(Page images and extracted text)
* * * * * * *
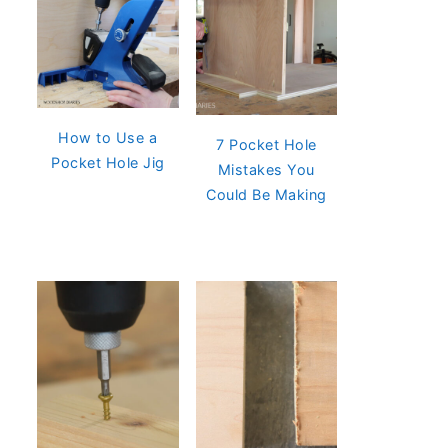
How to Use a
7 Pocket Hole
Pocket Hole Jig
Mistakes You
Could Be Making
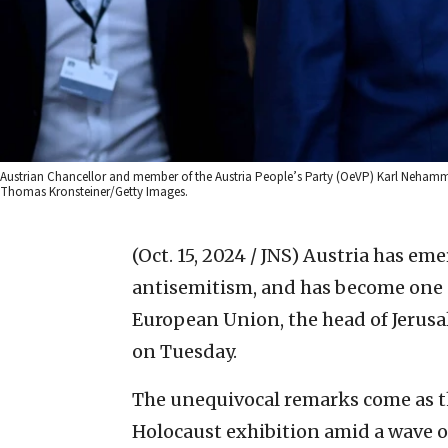
Austrian Chancellor and member of the Austria People’s Party (OeVP) Karl Nehammer 
Thomas Kronsteiner/Getty Images.
(Oct. 15, 2024 / JNS)
Austria has emer
antisemitism, and has become one of
European Union, the head of Jerus
on Tuesday.
The unequivocal remarks come as 
Holocaust exhibition amid a wave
* * * * * * *
Instructions for the task
The answer must be every line of the records above that holds the word "Austria".

Result of this task
Austrian Chancellor and member of the Austria People’s Party (OeVP) Karl Nehammer 
Austria has emer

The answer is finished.